黑斗篷對這城中的道路似乎很是熟悉,她的腳步輕快,巧妙的躲避了那些巡城的守衛。
而她的目標,正是今天晚上熱鬧的雲香樓。
雲香樓是京城新開不久的一家酒樓,雖然時間並不長,但是卻快速的在京城站穩了腳跟,有人說這是因為在京城有後台,也有的人說那是因為人家的經營思路好,不管怎麼說,這裡的飯菜好吃,那是沒有人否定的。
至於這雲香樓的老闆,沒有人見過,只是聽人說起,那老闆曾經說過,此香只應天上有,人間難得幾回聞,也正因為如此,才取名叫「雲香樓,」這雲嘛,自然指的是祥雲,踏著祥雲取回天上的香,也算是引人無數暇想了。
食客們不管那麼多,只知道這裡的東西特別,有的見都沒有見過,更重要的是樣樣兒好吃,單說這早點吧,對了,人家不叫早點,叫早茶,據說……還是什麼廣式的。
當然,這個廣式,眾食客也不知道到底是個什麼意思。
每天早上店小二早早的開了酒樓的門,穿著黑色的褲子,乾淨得像雪一樣的白色上衣,那衣服的樣式很怪,中間還記得一個黑色的蝴蝶結,雖然新鮮,但也很別緻,並不難看。

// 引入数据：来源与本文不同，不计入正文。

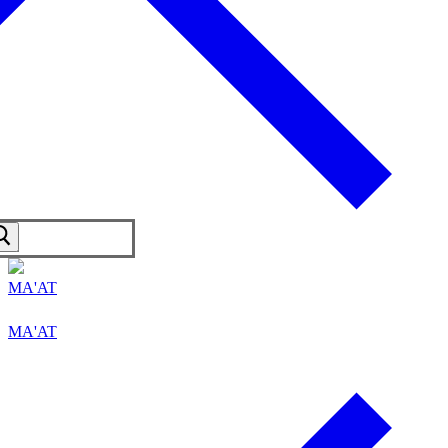
MA'AT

他們人人手中推著一個小推車,推車也造得別緻,是用烏木做成,沉穩大氣,看著心裡就覺得爽快,車上的東西倒不稀奇,是平時常見的小籠包子用的籠子,但是細看又感覺不太一樣。
把籠子蓋一打開,哇……那才真的是特別,裡面的吃食色彩繽紛,香氣誘人,青綠色的小包子,冒著騰騰的熱氣,上面還有晶瑩的水珠,水晶一樣的餃子,皮兒薄得都能看到裡面切著精緻得像藝術品一樣的餡,還有裹著甜軟粉膩豆沙的春卷,別說吃,單是那顏色、那香氣就讓人忍不住吞上唾沫了。
後面的一輛小車上是各色的粥,當然不是單純的小米、大米,每一種據說還有養生的功效,熬得米香四溢,粘稠濃郁,配著前面小車的那些小包子、水晶餃子,簡直就是絕了。
只是早茶就這麼多的花樣兒,至於午膳和晚膳就更不必說了,而且,這家酒樓還有一個規矩,那就是無論早中晚,這三餐加在一起,統共一天就賣三百桌,多了--對不住,明兒請早。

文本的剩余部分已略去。